As the campaign develops it will be particularly interesting to track the existence of sub-communities for a couple of reasons. First, having distinct communities in a communication network like this one suggests there is disparity in the messages different politically engaged individuals are receiving and sending. Second, noting which accounts are linking these groups can help us understand who is talking about who. If journalists are the connectors between two parties we might guess it is a matter of giving equal publicity to each party. On the other hand if it is a party connecting to an opponent we might explore the content of their communication to see if they are collaborating, debating, or perhaps attacking the other.

Political communication, particularly on Twitter, is not just about the message or even the sender and receiver, it is about the interaction. It will be interesting to see just how that interaction develops over the course of the campaign.

More blog post about this election will be forthcoming. Stay tuned for our regular updates and analysis of the #NSPoli Twitter community during this provincial election cycle.

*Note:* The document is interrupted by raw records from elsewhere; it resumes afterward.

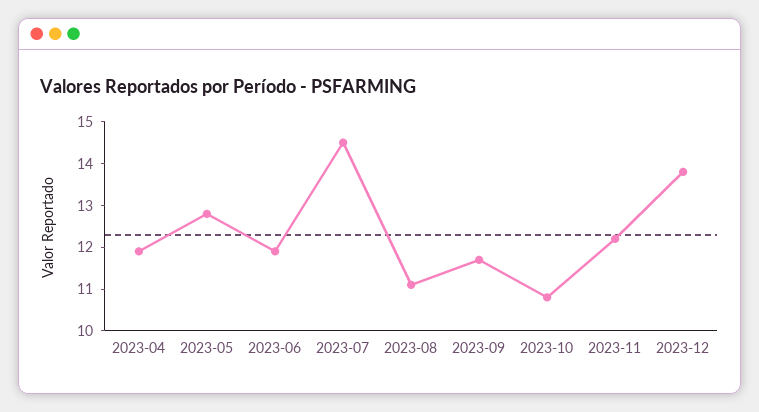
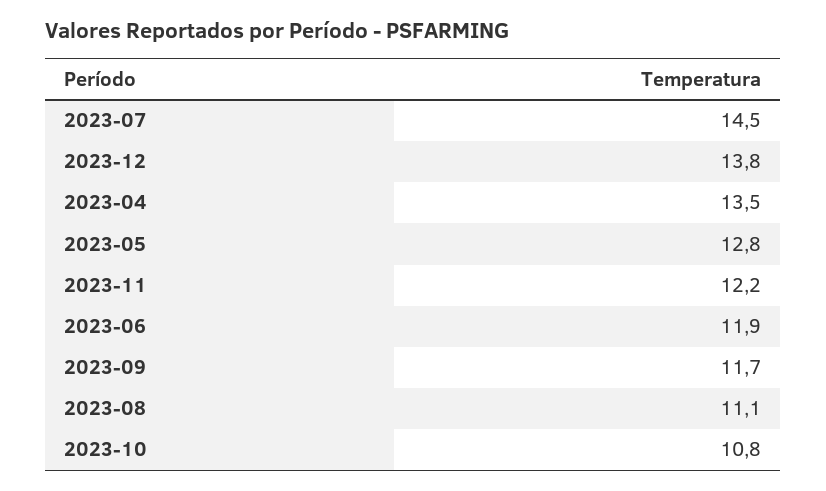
  {
-   "2023-04": 12,
+   "2023-04": 13.5,
    "2023-05": 12.8,
    "2023-06": 11.9,
    "2023-07": 14.5,
    "2023-08": 11.1,
    "2023-09": 11.7,
    "2023-10": 10.8,
    "2023-11": 12.2,
    "2023-12": 13.8
  }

Written by Elizabeth Dubois (@lizdubois) with contribution from Anatoliy Gruzd (@dalprof) and Philip Mai (@phmai).


6 thoughts on “Who is #NSpoli? [Social Media Lab blog]

  1. Just Sayin' says:

    Keep in mind that many NDPers use multiple twitter accounts thereby increased the perceived user of the #nspoli hashtag.

  2. imaddicted2u says:

    One thing this software doesn’t and can’t consider in it’s analysis is the use, by many individuals, of multiple twitter handles/user accounts. The other issue becomes the use of bots or scheduling the same tweets to be time after time. These things tend to skew the results.
    For instance, a twitter user had tweets auto scheduled and repeated regularly about Trevor Zinck and Percy Paris, his were the only tweets about those two people thus the results of the analysis have been adversely affected.
    The same goes for the NDP tweets, they have multiple users, using multiple twitter accounts tweeting and retweeting tweets. This makes it appear as though there is a larger community of NDP supporting twitterers than there actually are.

    • Elizabeth Dubois says:

      That is an important point. When we talk about “nodes” in these graphs we are talking about unique Twitter accounts. We are not talking about individual voters. This means we have organizations, non-Nova Scotians, bots, multiple accounts run by the same person or groups of people, and other combinations all playing a role in this community. This, I’d argue, shouldn’t be thought of as a weakness or bias but instead as contextualizing information. It tells us something important about what our political media environment is and that can better equip us to engage with it. A final note, Netlytic may not have an automatic bot detection system (and they do exist to some extent) but the important part to remember is Netlytic requires a user to interpret the information it spits out – the danger with automated analysis is always forgetting the role of the researcher – it is very intentional that these results are posted in researcher-written blog format and not simply as a dump of graphs.

  3. Marie says:

    How many real people does this actually represent, or what audience does this actually get to? Beyond a bunch of political people talking to and about each other and the media watching it? It seems to just be a bunch of self appointed (And actually appointed) spinners feeding off of each other with little meaningful value in real voter terms. Doesn’t that cause a dubious and misleading representation of what’s going on, and a “circlejerk” of banter that until Twitter-era was present anyway, but limited to back rooms? This just doesn’t seem to have any real relevance to real people aside from aiming to convince political reporters of the relevance of the message they are pushing, and of reporters convincing themselves of it based on their need to report on something… anything just to fill the feed.